On July 6th, the Spanish Government published new draft legislation known as the ‘Startups Law’, proposing the creation of visas for remote workers and digital nomads, as well as tax reductions for startups.

If approved, the new law will provide tax incentives for the creation of startups and hopes to attract foreign companies to establish themselves in Spain.

It also aims to entice foreign remote workers and digital nomads to choose Spain as their base by creating a new special visa for them and giving them the ability to access a reduction in the rate of Non-Residents Tax (IRNR).

The IRNR is a tax that until now was levied on the income earned in Spain, either from work or property, by both individuals or companies not resident or established in Spain. This means workers and companies who obtain income in Spain, but do not stay for more than 183 days.

The new draft law also contemplates including foreign remote workers in Spain, on the list of those who can submit their income for IRNR. If the new law is approved, the rules regarding non-residents tax will change, reducing the requirement of not having been a tax resident in Spain in the previous ten years to five years.

Those who request to submit to this tax regime would have to prove their status as international remote workers.

Spanish law defines remote workers as foreign employees of companies based outside the national territory who travel to perform their work obligations in Spain or foreign independent workers who work remotely through digital means and whose remuneration comes mostly from foreign companies, with a limit of income from Spain of 20 percent.

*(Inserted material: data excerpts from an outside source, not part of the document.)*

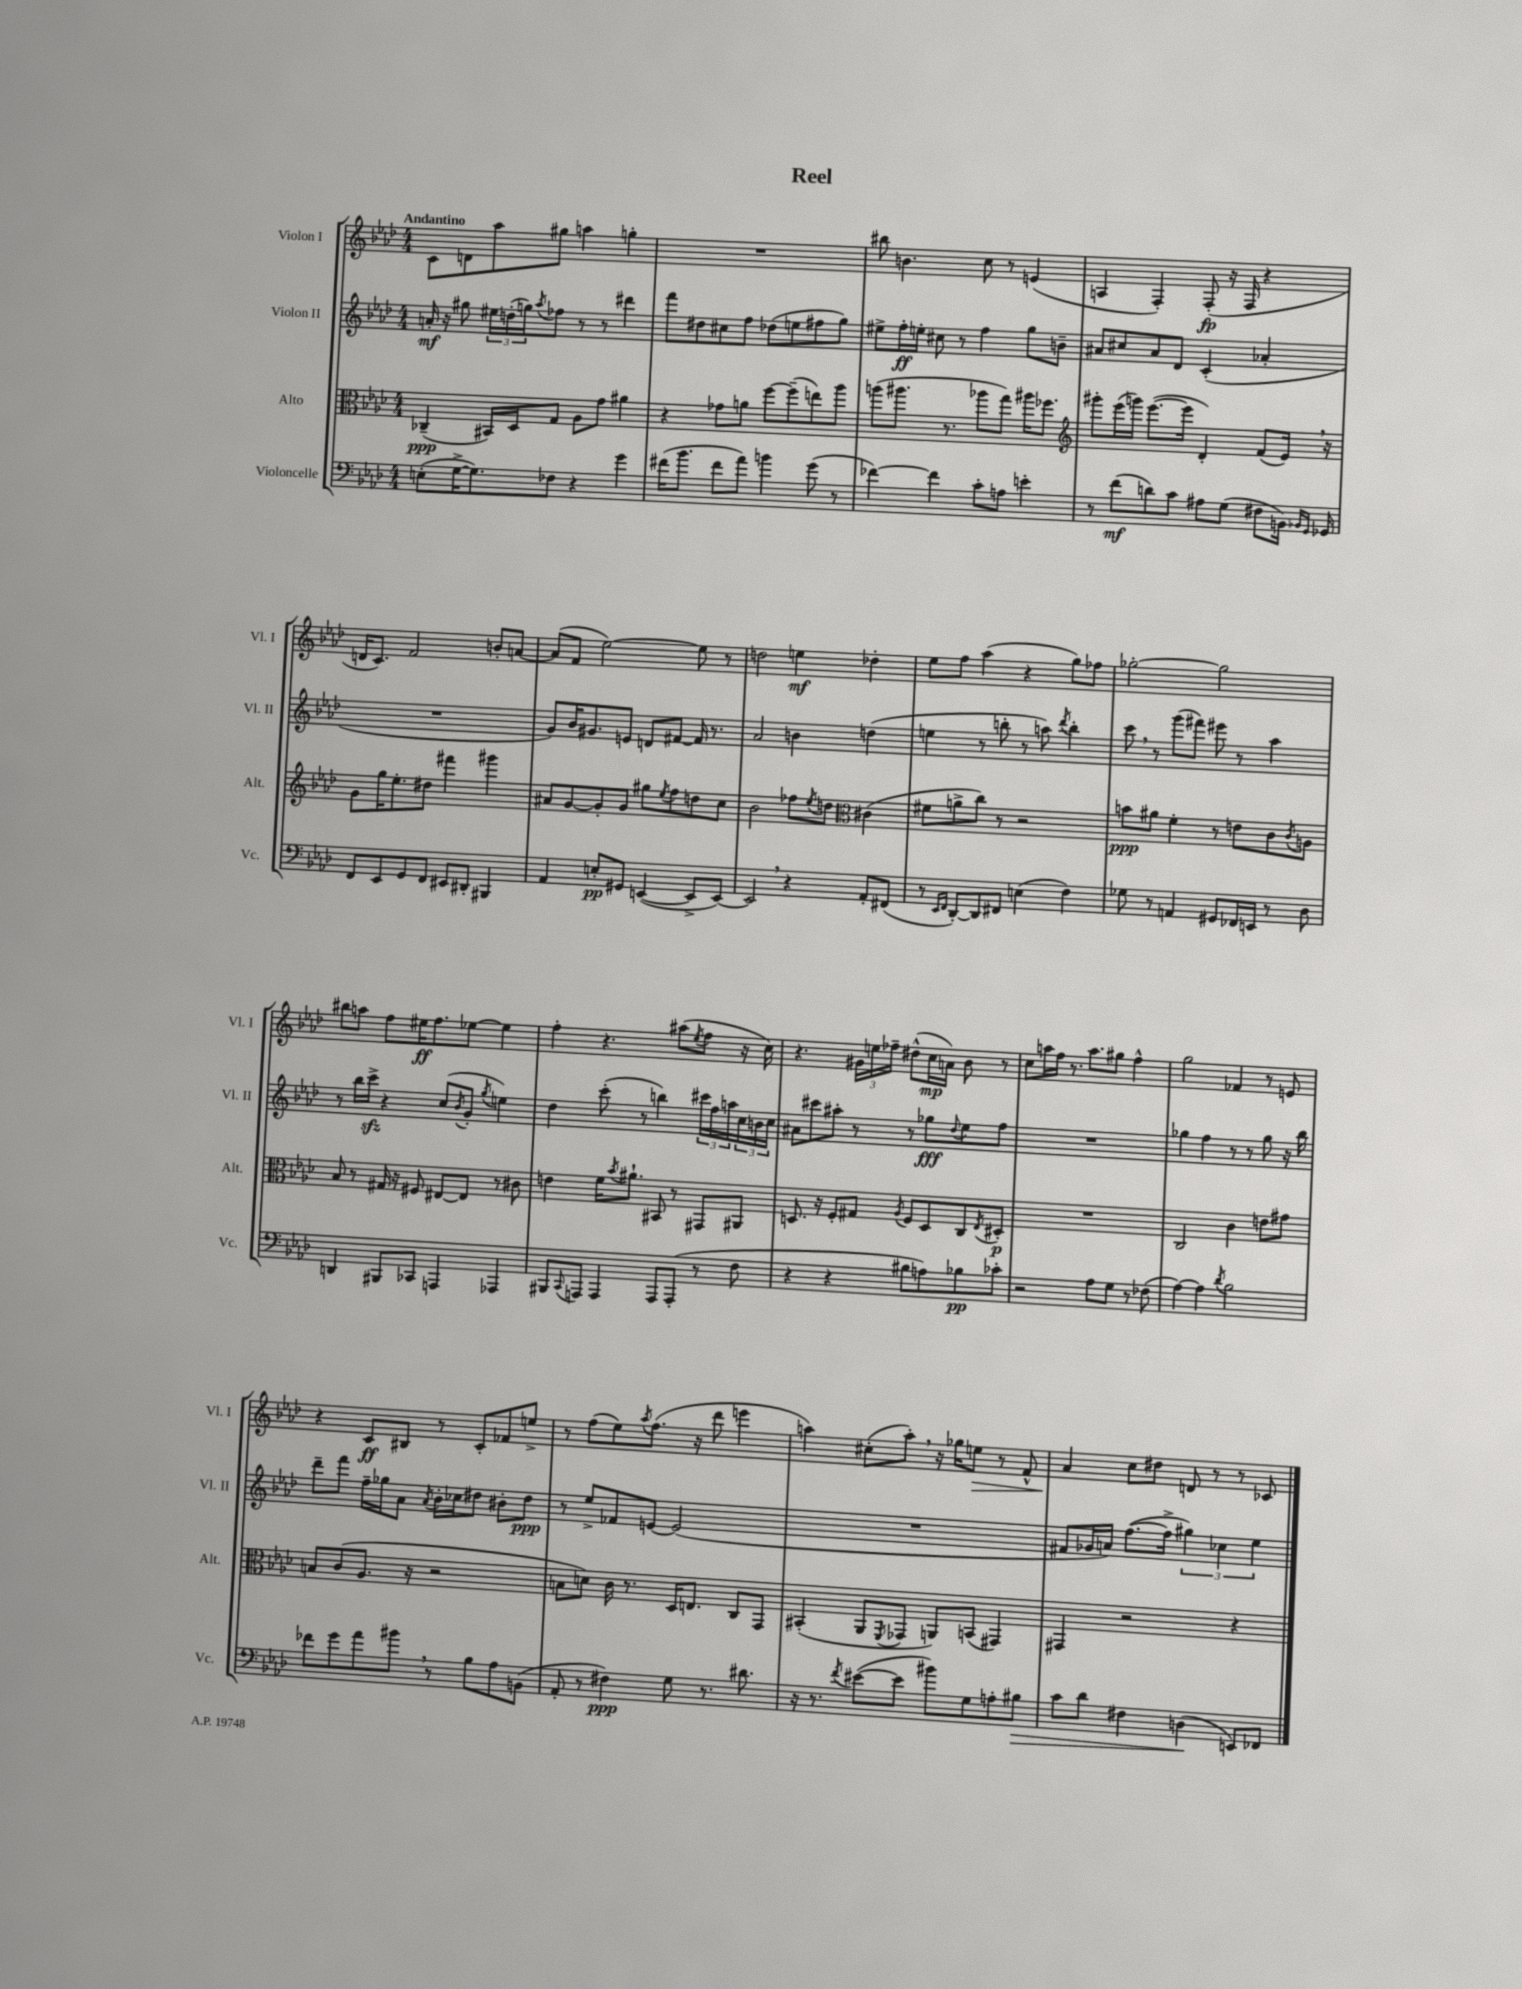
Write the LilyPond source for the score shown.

\header { title = "Reel" }
<<
\new StaffGroup <<
\new Staff = "s0" \with { instrumentName = "Violon I" shortInstrumentName = "Vl. I" } {
    \clef treble \key aes \major \numericTimeSignature \time 4/4 \tempo "Andantino"
    c'8 d'8 aes''8 gis''8 a''4 g''4-. |
    R1 |
    bis''8 b'4. c''8 r8 e'4( |
    a4 f4-.) f8-.\fp( r16 f16 r4 |
    d'16 c'8.) f'2 b'8-. a'8~ |
    a'8( f'8 ees''2~) ees''8 r8 |
    d''2 e''4\mf des''4-. |
    ees''8 f''8 aes''4( r4 g''8) fes''8 |
    ges''2~-. ges''2 |
    bis''8 a''8 f''8 eis''16\ff f''8. ees''8~ ees''4 |
    f''4-. r4. ais''8( \acciaccatura { ees''8 } f''8 r16 c''16) |
    r4. \tuplet 3/2 { gis'16 e''16 fes''16-- } dis''8-^( c''16\mp a'16) bes'8 r8 |
    c''8 a''16 f''16 r8. a''8. gis''8 f''4-^ |
    g''2 fes'4 r8 e'8 |
    r4 c'8\ff bis8 r8 c'8-. fes'8 e''8-> |
    r8 f''8( ees''8) \acciaccatura { aes''8 } f''8.( r16 des'''8 e'''4 |
    a''4) cis''8-.( a''8-.) \breathe r16 ges''16 e''8\> r8 f'8-^ |
    aes'4\! c''8 dis''8 d'8 r8 r8 ces'8 \bar "|." |
}
\new Staff = "s1" \with { instrumentName = "Violon II" shortInstrumentName = "Vl. II" } {
    \clef treble \key aes \major \numericTimeSignature \time 4/4
    a'16-.\mf r16 gis''8 \tuplet 3/2 { eis''16 d''16-.( g''16) } \acciaccatura { aes''8 } fes''8 r8 r8 dis'''4 |
    f'''8 dis''8 cis''8 f''8 des''8( e''8 fis''8 g''8) |
    eis''8-> f''16-.\ff e''16-. cis''8 r8 f''4 g''8 b'8-- |
    ais'8 cis''8 ais'8 des'8 c'4-.( aes'4-. |
    R1 |
    g'8) bes'16 gis'8. e'8 d'8 fis'8~ fis'16 r8. |
    aes'2 b'4 d''4( |
    e''4 r8 b''8-. r8 a''8) \acciaccatura { des'''8 } b''4-. |
    c'''8 \breathe r8 g'''8( fis'''8) eis'''8 r8 aes''4 |
    r8 bes''16 c'''16->\sfz r4 c''8( \acciaccatura { bes'8 } g'8-. \acciaccatura { g''8 } e''4) |
    des''4 c'''8-.( r8 b''4) \tuplet 3/2 { cis'''16 f''16 a''16 } \tuplet 3/2 { c''16 b'16 c''16 } |
    ais'8 cis'''8 ais''8-. r8 r8 ges''8\fff \appoggiatura { des''8 } ees''8 f''8 |
    R1 |
    ges''4 f''4 r8 r8 ges''8 r16 bes''16 |
    des'''8-- f'''8 f''16-- ges''16 aes'8 \acciaccatura { aes'8 } bes'16-. ces''16 dis''8 bis'8-. dis''8\ppp |
    r8 ees''8-> fes'8 e'8~ e'2( |
    R1 |
    fis'8 ges'16 a'16) f''8.~( f''16-> \tuplet 3/2 { gis''4) ces''4 ees''4 } \bar "|." |
}
\new Staff = "s2" \with { instrumentName = "Alto" shortInstrumentName = "Alt." } {
    \clef alto \key aes \major \numericTimeSignature \time 4/4
    ces4--\ppp( bis,16) des16 g8 aes8 g'8 ais'4 |
    r4 ges'8 a'8 f''8~ f''8--( e''8) aes''8 |
    a''8( ais''8. r8. aes''8 g''8) ais''16 fes''8. |
    \clef treble gis'''8-. ees'''16( g'''16) ees'''8.~( ees'''16 des'4-.) f'8( ees'16) \breathe r16 |
    g'8 g''16 ees''8.-. dis''8 fis'''4 gis'''4 |
    ais'8 g'8~ g'8-. g'8 gis''8 \acciaccatura { ees''8 } f''8 d''8 c''8 |
    bes'2 fes''8 \acciaccatura { ees''8 } d''8 \clef alto cis'4( |
    fis'8 a'8-> c''8) r8 r2 |
    b'8\ppp ais'8 f'4-. r8 e'8 c'8 \acciaccatura { c'8 } a8 |
    bes8 r8 gis16 r16 fis8 eis8~ eis8 r8 cis'8 |
    e'4 f'16 \acciaccatura { bes'8 } ais'8.-! bis,8 r8 gis,8 ais,8 |
    d8. r16 f8-. gis8 \acciaccatura { aes8 } f8 d8 c8 \acciaccatura { ees8 } dis8-.\p |
    R1 |
    c2 c'4 e'8 gis'8 |
    b8 c'8( aes8. r16 r2 |
    b8 d'8) c'16 r8. des16 e8. c8 g,8 |
    bis,4-.( aes,8 \acciaccatura { f,8 } ges,8 a,8) b,8( gis,4) |
    gis,4 r2 r4 \bar "|." |
}
\new Staff = "s3" \with { instrumentName = "Violoncelle" shortInstrumentName = "Vc." } {
    \clef bass \key aes \major \numericTimeSignature \time 4/4
    e8-.( g16~-> g8.) fes8 r4 g'4 |
    fis'16( bes'8. fis'8 aes'8) b'4 g'8( r8 |
    fes'4~) fes'4 c'8-. a8 e'4-. |
    r8 f'8\mf( d'8) c'8 ais8 g8( fis8 b,16) \grace { bes,16 g,16 } ges,16 |
    f,8 ees,8 g,8 f,8 eis,8 dis,8-. bis,,4 |
    aes,4 e8-.\pp gis,8 e,4~( e,8-> e,8~) |
    e,2 \breathe r4 aes,8-. fis,8( |
    r8 \grace { ees,16 f,16 } des,8~-.) des,8 fis,8 e4( f4) |
    ges8 r8 a,4 gis,8 fes,16 e,16 r8 des8 |
    d,4 bis,,8 ces,8 a,,4 aes,,4 |
    bis,,8 \appoggiatura { c,8 } a,,8 a,,4 a,,8 a,,8-.( r8 f8 |
    r4 r4 bis8 a8) bes8\pp ces'8-. |
    r2 aes8 g8 r8 fes8( |
    aes4~) aes4 \acciaccatura { des'8 } bes2 |
    fes'8 g'8 aes'8 bis'8 \breathe r8 bes8 aes8 b,8( |
    aes,8-. r8 fis4\ppp) g8 r8. dis'8. |
    r16 r8. \acciaccatura { f'8 } eis'8~( eis'8 bis'8) g8 a8-. bis8\> |
    c'8 des'8 fis4 d4\!( e,8) fes,8 \bar "|." |
}
>>
>>
\layout { \context { \Score \remove "Bar_number_engraver" } }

Until now, the IRNR tax rate for people with annual incomes of up to €600,000 was 24 percent, but the new bill proposes reducing it to 15 percent for a maximum period of four years.

For those earning above €600,000, the tax rate is and will continue to be 47 percent.

What are the main advantages for remote workers who choose Spain?

The new draft law also proposes the creation of a special visa for remote workers who wish to work from Spain.

To be eligible, they will have to prove their status as a remote worker and will legally be allowed to stay and work in Spain for a maximum of one year.

Once it has expired, remote workers may request a residence authorisation as a remote worker for a further two years.

Photo: Gino Crescoli from Pixabay

What are the advantages for startups and investors?

The proposed law is good news for startups, who will be able to benefit from reduced tax rates on corporation tax and IRNR. 

The law also includes the possibility for startups to request a deferral of the tax debt on corporate tax or income tax of non-residents in the first fiscal year and in the following, for a period of 12 and six months respectively.

In 2015, Spain was ranked among the worst countries to start a business in, so hopes are that the new law will change this. 

The draft law will now be submitted for public consultation before it passes to Congress to decide if it will be approved or not.

The Spanish government has added favourable conditions in terms of stocks by raising the tax exemption rate from €12,000 to €45,000 per year for shares or participations invested in new or recent startups. 

Regarding foreign investment, the maximum deduction base for investing in newly or recently created companies is raised from €60,000 to €100,000 per year.

For investments above that amount, the deduction rate will go from 30 to 40 percent – and the period that is considered recently created for eligible companies will go up from 3 to 5 years old. For biotechnology, energy or industrial companies, the bracket is wider: 7 years.

In addition, the draft law proposes that non-resident investors no longer need to get a foreign identification number (NIE), requiring only that both they and their representatives obtain Spanish tax identification numbers (NIF).